▶ [EXTRACT]:
▬▬▬

Barry Manilow, Indeed!
By The Misfit | March 3, 2009
As much as I’ve come to detest working for other people, one of my favorite jobs was working music retail with Stace and other kooky characters. There was M, who was a drummer, L, X who knew how to push everyone’s buttons, S, the awesome manager, and T, the quick-witted prankster, among others. Essentially, we were the dysfunctional family at the home away from home. We also had a code for everything – suspected shoplifters were identified via phone and a breathless “your mother’s house is on fire” or something to that effect. – I don’t know who came up with that one but I’ve always thought it was kind of ridiculous and definitely not so subtle. Of course, subtlety hasn’t exactly my specialty – ever – so it’s probably just as well.
There was a stream of steady customers who had their favorite sales associate – my stalker adoring customer was a gentleman from one of the islands – a therapist with mid-back-length dreadlocks and a penchant for continuously asking me out. Which I probably would have agreed to had he not been married. I may do some stupid s&!t on most days, but I know where that line’s drawn.
Then there were the insane customers – the ones we all tried to shove off on each other: the guy who used to rent pregnancy work-out videos, or the guy who would come in wearing a hip-length t-shirt, white bike shorts, and no underwear, the woman who would come in wearing a little tennis skirt and steal us blind – I don’t think we were ever able to actually catch her – and the ticket scalpers who tried to intimidate because…well, they were asinine ticket scalpers.
The worst times to work, though, were weekend nights – not only did it encroach on clubbing time (which I was doing quite heavily at the time) but we also had to content with the influx of middle and high school students who had nothing better to do on a weekend night than hang out with their friends roaming around a music store. There was a movie theatre near the store, so they’d wander in before and after terrorizing the theatre staff. It was fine up to a point, but when you’ve got a store full of people, the vast majority of them hormonal and obnoxious kids, it tended to get a bit overwhelming. We’d put on the music we liked (typically Nirvana or Nine Inch Nails or whatever else we were into at the time) and it drew the little buggers like a magnet. We’d give them 15 – 20 minutes until we couldn’t stand it any more then switch to Frank Sinatra or Louis Prima or something equally as mellow. It worked like a charm to clear them out so we could get a bit of peace and quiet.
So, it was with great affection that I read this article about Christchurch, New Zealand, planning to use Barry Manilow to keep the mallrats under control. I have one thing to say to the city – the plan would have worked much better had you not bothered to say anything about it. The kids are hip to your tricks, now.
Silly Christchurch. I hope you have a plan B.
Topics: amusement for the misfit, news for the misfit, ugly necessity for the misfit | 3 Comments »

March 3rd, 2009 at 1:42 pm
OMFGBBQ!!

▬▬▬

▶ [DATA TO EXAMINE]:
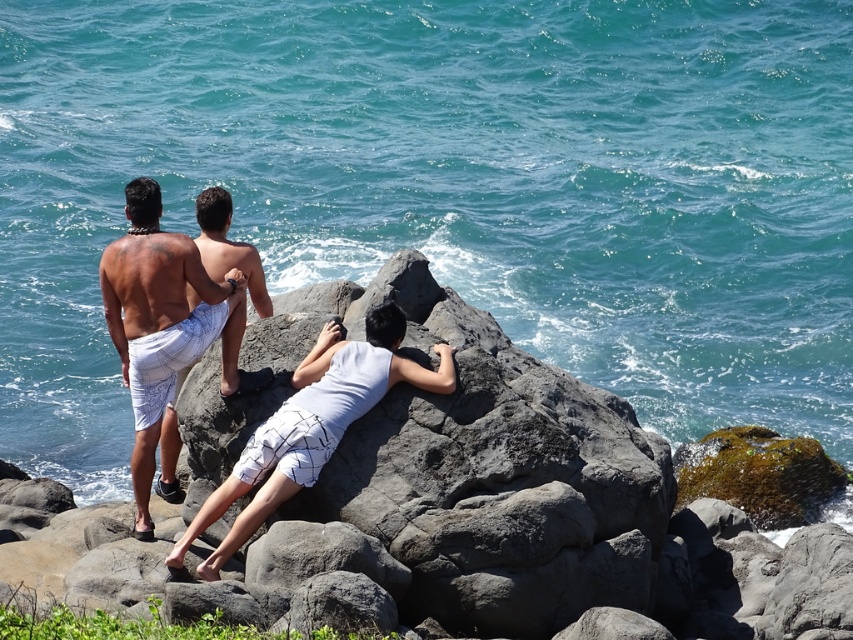
Question: From the image, what is the correct spatial relationship of white printed shorts at left in relation to white textured shorts at center?

Choices:
 (A) left
 (B) right

Answer: (A)

Question: Which object is positioned closest to the white printed shorts at left?

Choices:
 (A) white mesh shorts at center
 (B) gray rough rock at center
 (C) white textured shorts at center

Answer: (C)

Question: Which point is closer to the camera?

Choices:
 (A) white printed shorts at left
 (B) white mesh shorts at center

Answer: (B)

Question: Does white mesh shorts at center have a smaller size compared to white printed shorts at left?

Choices:
 (A) no
 (B) yes

Answer: (B)

Question: Is gray rough rock at center below white printed shorts at left?

Choices:
 (A) no
 (B) yes

Answer: (B)

Question: Which object is closer to the camera taking this photo?

Choices:
 (A) white mesh shorts at center
 (B) white printed shorts at left
 (C) gray rough rock at center
 (D) white textured shorts at center

Answer: (C)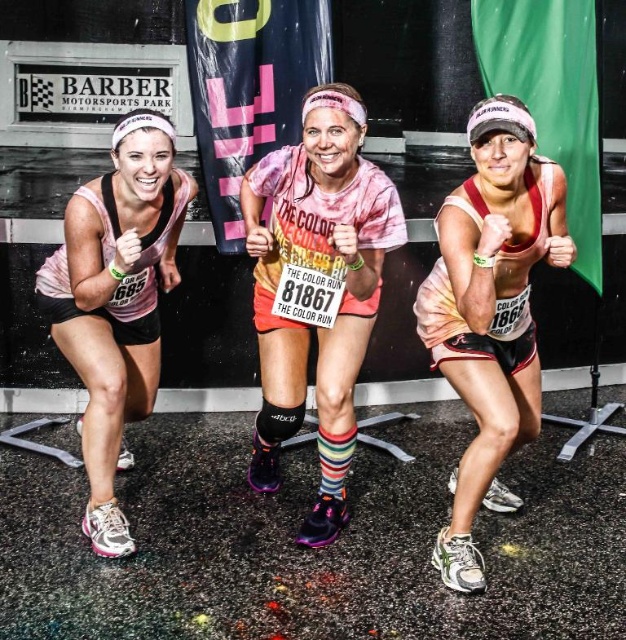
Is matte tie-dye tank top at center behind pink tie-dye tank top at left?

No.

Does matte tie-dye tank top at center have a lesser width compared to pink tie-dye tank top at left?

Yes.

Locate an element on the screen. The width and height of the screenshot is (626, 640). matte tie-dye tank top at center is located at coordinates (490, 312).

Consider the image. Who is shorter, multicolored striped socks at center or pink tie-dye tank top at left?

With less height is pink tie-dye tank top at left.

From the picture: Between multicolored striped socks at center and pink tie-dye tank top at left, which one has more height?

With more height is multicolored striped socks at center.

Is point (361, 195) positioned behind point (98, 250)?

Yes, it is.

This screenshot has width=626, height=640. Find the location of `multicolored striped socks at center`. multicolored striped socks at center is located at coordinates (326, 273).

Can you confirm if matte tie-dye tank top at center is positioned above multicolored striped socks at center?

No.

Between point (463, 372) and point (322, 486), which one is positioned in front?

Positioned in front is point (463, 372).

Where is `matte tie-dye tank top at center`? This screenshot has height=640, width=626. matte tie-dye tank top at center is located at coordinates (490, 312).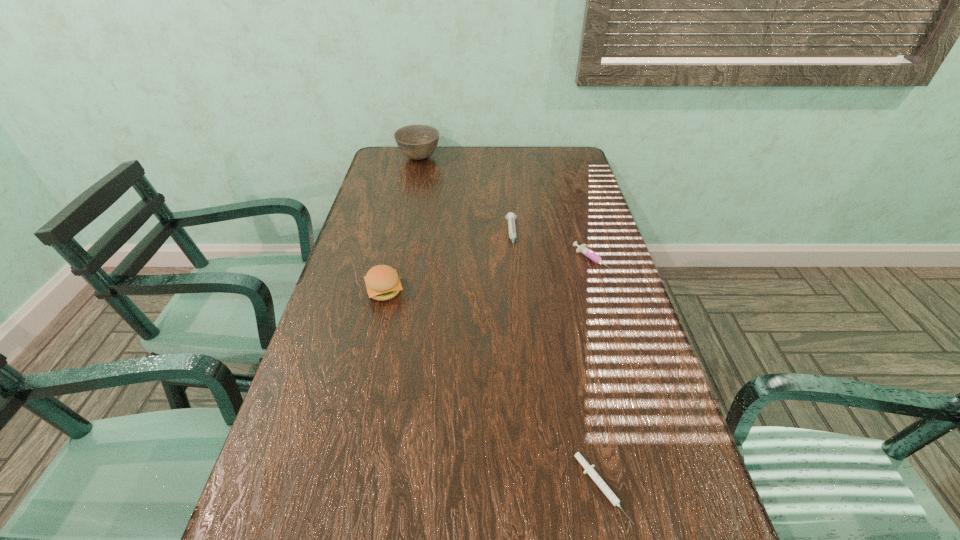
Image resolution: width=960 pixels, height=540 pixels. What are the coordinates of `free space located at the needle end of the leftmost syringe` in the screenshot? It's located at (522, 349).

Identify the location of free spot located 0.370m on the back of the rightmost syringe. This screenshot has height=540, width=960. (570, 183).

Find the location of a particular element. vacant point located 0.260m on the back of the second syringe from left to right is located at coordinates (573, 348).

What are the coordinates of `object positioned at the far edge` in the screenshot? It's located at 417,142.

Identify the location of bowl that is positioned at the left edge. The image size is (960, 540). (417, 142).

Where is `hamburger that is positioned at the left edge`? Image resolution: width=960 pixels, height=540 pixels. hamburger that is positioned at the left edge is located at coordinates (382, 281).

Locate an element on the screen. The height and width of the screenshot is (540, 960). object positioned at the far left corner is located at coordinates (417, 142).

In the image, there is a desktop. Where is `vacant space at the far edge`? vacant space at the far edge is located at coordinates (535, 157).

The height and width of the screenshot is (540, 960). I want to click on free space at the left edge of the desktop, so click(384, 303).

In the image, there is a desktop. Identify the location of free space at the right edge. (618, 288).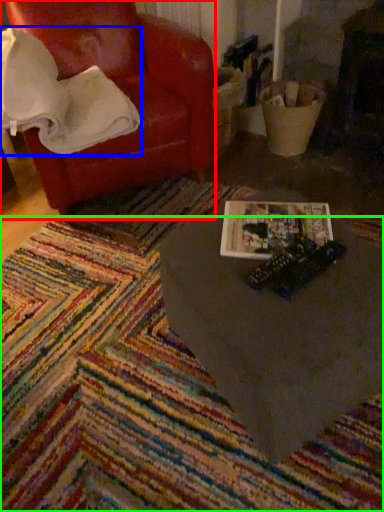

▬▬▬

▶ [TASK SET]:
[a] Transcribe everything in the Barry Manilow blog post from "So, it was with" down to "have a plan B.".
[b] Pick up the Barry Manilow blog post at its last line and continue it.

▶ [ANSWERS BELOW]:
[a]
So, it was with great affection that I read this article about Christchurch, New Zealand, planning to use Barry Manilow to keep the mallrats under control. I have one thing to say to the city – the plan would have worked much better had you not bothered to say anything about it. The kids are hip to your tricks, now.
Silly Christchurch. I hope you have a plan B.

[b]
March 3rd, 2009 at 1:56 pm
Oops! mis-keyed the “enter” button before I was done!
Please allow me to continue exclaiming- OMFGBBQ!! I WAS JUST laughing with Tim a week ago about that dude with the white bike shorts sans underwear. He was SO skeevy and naaastaaaay!! Remember how he would parade around the store, strutting with hips forward, trying to attract everyone’s attention? ::shudder::
I always hated working Sunday mornings because I usually had just gone to bed about three hours before my shift started. I think you and I got the majority of those shifts back then. Thanks for making those mornings as bearable as they could be!
I’d forgotten about your stalker! haha We did have some interesting customers, that’s for sure!! Remember York? and then there was the tall red-headed guy who worked at the courthouse as a database manager oh yeah and that cute blonde paramedic guy.
Then there was that freaky kid and his dad who would come in and steal the contest entry pads, take them home, fill them out and then stuff the contest boxes full?? I can’t count the number of times S. was ready to kill them!!
My favorite nights were Tuesday evenings when Gary Shipes would come in and go over all the new releases with us. Man, that guy turned me on to more good music and film than anyone else in my life. I often wonder how he is doing.
Those were the days.
March 3rd, 2009 at 2:04 pm
I thought you’d get a kick out of it – I haven’t thought about any of that in forever! until I read the Barry Manilow article and it all came flooding back. I’d forgotten about the red-headed guy AND the cute blonde paramedic. And the contest stuffers! Holy crap! Do you remember that creepy guy who spent weeks trying to get me to go out with him? Used to ride a motorcycle? And how I freaked out when we looked him up on the video rental database and L explained to me the birth year thing in his DL # and I freaked out because he was like 35? It’s funny how old I thought that was when I was 22 and I thought he was a perv because of it. he he he
God, Gary Shipes. He was awesome! I’m not sure what’s up with him – I don’t think he’s been at The Stuart News for years, now. I don’t know about you, but I’m feeling a google search coming on… he he he
Speaking of google, have you heard anything back from MA?